Planes, trains and postal service to be affected by pre-Christmas strikes
Planes, trains, driving lessons and mail delivery are disrupted by strikes in the days leading up to Christmas.
Thousands of workers from Border Force, National Highways, Driver and Vehicle Standards Agency (DVSA) and Royal Mail will take industrial action on Friday.
As these workers continue their strike into Saturday, National Union of Rail, Maritime and Transport Workers (RMT), Abellio London bus workers and Environment Agency workers will also launch separate waves of action.
This follows two days of strikes by NHS workers, when thousands of nurses walked out on Tuesday and ambulance workers joined the picket line on Wednesday.
More than 250,000 passengers arriving at UK airports on Friday have been warned to face delays due to strikes by around 1,000 Border Force workers who are members of the Public and Commercial Services (PCS) union.
The strike will affect travelers at Heathrow, Birmingham, Cardiff, Gatwick, Glasgow and Manchester airports and the Port of Newhaven in East Sussex.
This comes during the busiest Christmas for airports since 2019, as the first bank holiday with no coronavirus travel restrictions since the pandemic began.
Meanwhile, National Highway workers in London and the South East, also represented by the PCS, will continue their four-day strike that began on Thursday.
The workers who plan, design, build, operate and maintain the roads are following the actions of their colleagues in Yorkshire & Humber in the North West and North East of England.
PCS Secretary General Mark Serwotka said they plan to “escalate” measures before Christmas and said it was “likely to harass travelers”.
Postmen and women, represented by the Communication Workers Union (CWU), are also to go out for their action on the fifth day of December, in what Royal Mail has criticized as a “cynical attempt to blackmail Christmas for ransom”.
The company said it would do whatever it takes to deliver Christmas mail and revealed the industrial action had cost it £100million.
RMT rail workers will stage another strike on Christmas Eve from 6pm which could prevent people from getting home for Christmas.

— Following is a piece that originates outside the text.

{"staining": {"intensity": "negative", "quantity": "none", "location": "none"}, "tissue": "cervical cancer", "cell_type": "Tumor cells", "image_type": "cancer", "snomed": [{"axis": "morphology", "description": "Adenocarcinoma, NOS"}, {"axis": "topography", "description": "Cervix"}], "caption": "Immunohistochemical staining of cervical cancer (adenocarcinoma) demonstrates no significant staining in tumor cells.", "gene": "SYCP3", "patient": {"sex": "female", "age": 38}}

After Christmas, strike dates were set through January 26, with industrial action taking place daily through January 13, according to the schedule.
Ambulance workers, represented by Unison, were the latest to announce new strike action in England, with members due to pull out on January 11th and 23rd.
The strike will affect London, Yorkshire, the North West, North East and South West and will affect all ambulance workers, not just the 999 response teams as was the case on Wednesday.
Unison said the new strikes were the result of the Government’s “repeated refusal” to negotiate NHS pay improvements this year.
NHS trust leaders have warned Christmas could be one of the darkest yet for the healthcare system as strikes threaten to worsen an “already deeply challenging situation”.
Figures for the last week show that one in four ambulance patients in England waited more than an hour to be handed over to hospital emergency teams.
New data also suggests the number of hospital patients with the flu has “skyrocketed” in England and Strep A is driving demand for NHS 111 services “nearly record-breaking”.